The main advantage of this type of ring counter is that it only needs half the number of flip-flops compared to the standard ring counter then its modulo number is halved. So a “n-stage” Johnson counter will circulate a single data bit giving sequence of 2n different states and can therefore be considered as a “mod-2n counter”.
4-bit Johnson Ring Counter
This inversion of Q before it is fed back to input D causes the counter to “count” in a different way. Instead of counting through a fixed set of patterns like the normal ring counter such as for a 4-bit counter, “0001”(1), “0010”(2), “0100”(4), “1000”(8) and repeat, the Johnson counter counts up and then down as the initial logic “1” passes through it to the right replacing the preceding logic “0”.
A 4-bit Johnson ring counter passes blocks of four logic “0” and then four logic “1” thereby producing an 8-bit pattern. As the inverted output Q is connected to the input D this 8-bit pattern continually repeats. For example, “1000”, “1100”, “1110”, “1111”, “0111”, “0011”, “0001”, “0000” and this is demonstrated in the following table below.
Truth Table for a 4-bit Johnson Ring Counter
|Clock Pulse No||FFA||FFB||FFC||FFD|
As well as counting or rotating data around a continuous loop, ring counters can also be used to detect or recognise various patterns or number values within a set of data. By connecting simple logic gates such as the AND or the OR gates to the outputs of the flip-flops the circuit can be made to detect a set number or value.
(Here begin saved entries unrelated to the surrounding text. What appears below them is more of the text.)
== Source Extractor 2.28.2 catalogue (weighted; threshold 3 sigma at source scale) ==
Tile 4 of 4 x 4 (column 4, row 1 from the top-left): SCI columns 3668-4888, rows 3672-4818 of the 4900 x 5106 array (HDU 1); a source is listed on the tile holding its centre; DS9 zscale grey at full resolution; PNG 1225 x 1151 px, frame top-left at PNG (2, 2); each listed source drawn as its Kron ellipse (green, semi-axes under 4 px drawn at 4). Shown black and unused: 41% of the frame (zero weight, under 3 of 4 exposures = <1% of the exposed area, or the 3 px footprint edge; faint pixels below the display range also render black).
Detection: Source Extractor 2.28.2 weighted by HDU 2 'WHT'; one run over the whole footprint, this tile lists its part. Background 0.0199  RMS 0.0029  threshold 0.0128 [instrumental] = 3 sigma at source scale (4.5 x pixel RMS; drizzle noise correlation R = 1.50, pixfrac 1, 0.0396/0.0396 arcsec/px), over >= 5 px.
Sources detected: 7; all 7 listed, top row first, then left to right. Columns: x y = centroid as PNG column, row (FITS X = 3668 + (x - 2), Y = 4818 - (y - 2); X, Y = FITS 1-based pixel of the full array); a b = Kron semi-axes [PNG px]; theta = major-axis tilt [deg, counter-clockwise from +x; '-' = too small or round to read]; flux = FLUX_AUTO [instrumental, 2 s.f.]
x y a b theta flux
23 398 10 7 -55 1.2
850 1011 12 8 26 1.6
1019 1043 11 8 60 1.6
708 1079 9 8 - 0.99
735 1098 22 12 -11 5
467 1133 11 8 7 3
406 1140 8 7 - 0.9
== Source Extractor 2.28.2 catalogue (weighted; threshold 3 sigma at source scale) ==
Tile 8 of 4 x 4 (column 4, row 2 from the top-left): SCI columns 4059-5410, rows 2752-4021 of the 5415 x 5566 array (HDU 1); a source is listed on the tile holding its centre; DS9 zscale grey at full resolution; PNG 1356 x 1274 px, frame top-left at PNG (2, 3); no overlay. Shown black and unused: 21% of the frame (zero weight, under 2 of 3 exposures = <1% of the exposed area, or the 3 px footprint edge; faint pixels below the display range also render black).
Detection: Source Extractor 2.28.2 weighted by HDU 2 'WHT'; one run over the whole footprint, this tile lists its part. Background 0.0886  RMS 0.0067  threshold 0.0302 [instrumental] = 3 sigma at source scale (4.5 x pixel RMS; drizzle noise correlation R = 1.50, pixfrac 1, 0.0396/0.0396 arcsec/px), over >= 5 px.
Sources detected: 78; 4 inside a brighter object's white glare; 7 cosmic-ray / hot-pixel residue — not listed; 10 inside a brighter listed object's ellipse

Standard 2, 3 or 4-stage Johnson Ring Counters can also be used to divide the frequency of the clock signal by varying their feedback connections and divide-by-3 or divide-by-5 outputs are also available.
For example, a 3-stage Johnson Ring Counter could be used as a 3-phase, 120 degree phase shift square wave generator by connecting to the data outputs at A, B and NOT-B.
The standard 5-stage Johnson counter such as the commonly available CD4017 is generally used as a synchronous decade counter/divider circuit.
Other combinations such as the smaller 2-stage circuit which is also called a “Quadrature” (sine/cosine) Oscillator or Generator can be used to produce four individual outputs that are each 90 degrees “out-of-phase” with respect to each other to produce a 4-phase timing signal as shown below.
2-bit Quadrature Generator
|2-bit Quadrature Oscillator, Count Sequence|
As the four outputs, A to D are phase shifted by 90 degrees with regards to each other, they can be used with additional circuitry, to drive a 2-phase full-step stepper motor for position control or the ability to rotate a motor to a particular location as shown below.
Stepper Motor Control
2-phase (unipolar) Full-Step Stepper Motor Circuit
The speed of rotation of the Stepper Motor will depend mainly upon the clock frequency and additional circuitry would be require to drive the “power” requirements of the motor. As this section is only intended to give the reader a basic understanding of Johnson Ring Counters and its applications, other good websites explain in more detail the types and drive requirements of stepper motors.
Johnson Ring Counters are available in standard TTL or CMOS IC form, such as the CD4017 5-Stage, decade Johnson ring counter with 10 active HIGH decoded outputs or the CD4022 4-stage, divide-by-8 Johnson counter with 8 active HIGH decoded outputs.